To speak too much about the game’s story would betray its intent, but know that while initially, the plot seems amorphous, it is all leading to something, I promise. Disparate news articles, books about lunar cycles, typed monologues about the nature and purpose of art, and incomplete film scripts all paint emotion about what happened in this hotel/mansion, but its final moments surprised me at how sharply it pulled everything into focus. What begins as effective but seemingly abstract tone-setting poems all make sense in the final moments, and I was impressed by the satisfying slow burn of the narrative.
The game’s puzzles are the stars of the show, and Lorelei is overflowing with them. The ultimate goal is to explore the house and open every door, find every document, and unlock every lock. Sometimes, that involves reading to find a year that can be used to open a four-digit padlock. Sometimes, it involves entering a 32-bit horror video game and making it crash so you can take note of its error message documentation.
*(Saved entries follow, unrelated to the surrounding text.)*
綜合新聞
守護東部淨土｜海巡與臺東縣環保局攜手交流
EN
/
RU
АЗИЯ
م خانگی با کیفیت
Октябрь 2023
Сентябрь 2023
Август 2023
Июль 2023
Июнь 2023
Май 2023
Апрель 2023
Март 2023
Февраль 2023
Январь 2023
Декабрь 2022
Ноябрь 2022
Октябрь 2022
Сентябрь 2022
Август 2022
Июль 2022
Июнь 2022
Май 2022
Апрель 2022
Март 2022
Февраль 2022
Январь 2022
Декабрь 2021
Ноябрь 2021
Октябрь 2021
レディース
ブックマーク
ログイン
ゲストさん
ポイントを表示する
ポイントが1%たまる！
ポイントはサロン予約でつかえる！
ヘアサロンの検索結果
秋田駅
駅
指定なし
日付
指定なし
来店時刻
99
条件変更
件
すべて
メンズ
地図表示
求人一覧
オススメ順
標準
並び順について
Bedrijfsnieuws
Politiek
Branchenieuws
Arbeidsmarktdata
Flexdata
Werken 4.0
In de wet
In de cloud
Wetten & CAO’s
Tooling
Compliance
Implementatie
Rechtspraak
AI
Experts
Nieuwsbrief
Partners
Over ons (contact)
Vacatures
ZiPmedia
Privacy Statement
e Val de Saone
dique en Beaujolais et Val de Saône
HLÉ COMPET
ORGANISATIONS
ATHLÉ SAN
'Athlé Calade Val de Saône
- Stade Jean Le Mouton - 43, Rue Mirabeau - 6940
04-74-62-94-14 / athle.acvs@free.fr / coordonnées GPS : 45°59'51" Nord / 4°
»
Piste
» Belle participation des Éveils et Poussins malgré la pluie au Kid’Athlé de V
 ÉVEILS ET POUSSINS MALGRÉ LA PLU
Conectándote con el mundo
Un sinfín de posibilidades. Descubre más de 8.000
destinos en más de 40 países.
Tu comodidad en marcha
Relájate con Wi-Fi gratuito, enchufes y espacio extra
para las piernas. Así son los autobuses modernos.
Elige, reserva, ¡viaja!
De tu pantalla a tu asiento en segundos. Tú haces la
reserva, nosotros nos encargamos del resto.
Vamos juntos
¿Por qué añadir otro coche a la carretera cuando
Like any good puzzle game, the conundrums are based on a core idea but expanded exponentially to lead you to solutions you never considered. In Lorelei’s case, it is primarily simple math. You will need a calculator (and one is provided in-game), but you won’t be doing much more than adding and subtracting and taking copious notes. The puzzles consistently made me feel smart without ever going off the deep end in a way I admired. I certainly got stuck – extremely stuck on a few occasions – but when I finally arrived at a solution, I never felt cheated by the puzzle itself.
Where I did occasionally feel cheated was when I would sometimes hit literal walls where I had parts one and three to a puzzle, but simply couldn’t find two. At least 3 hours of my approximately 20-hour playtime was spent aimlessly wandering the halls looking for anything that would help me take the next step, only to discover I had missed a prompt on a wall sconce that would open a secret passage. That moment felt less like I couldn’t decipher a secret lock as much as I never saw the lock in the first place. In those moments, I was frustrated with Lorelei and the Laser Eyes, but to its credit, I was so immediately enamored with the game that I knew I wanted to finish it from its opening moments.
I don’t know that you can consider yourself a successful puzzle game if you don’t hit at least some confusing barriers that feel impassable. Finally overcoming those hurdles is what makes the genre so compelling, and Lorelei and the Laser Eyes finds that successful balance of making you feel smart more often than it makes you feel dumb. Couple that with a mystery worth unraveling, fourth-wall-breaking commentary, and unexpected reality-bending moments sending you to bizarre places, and you are left with a fantastic puzzle game that I already wish I could play again for the first time.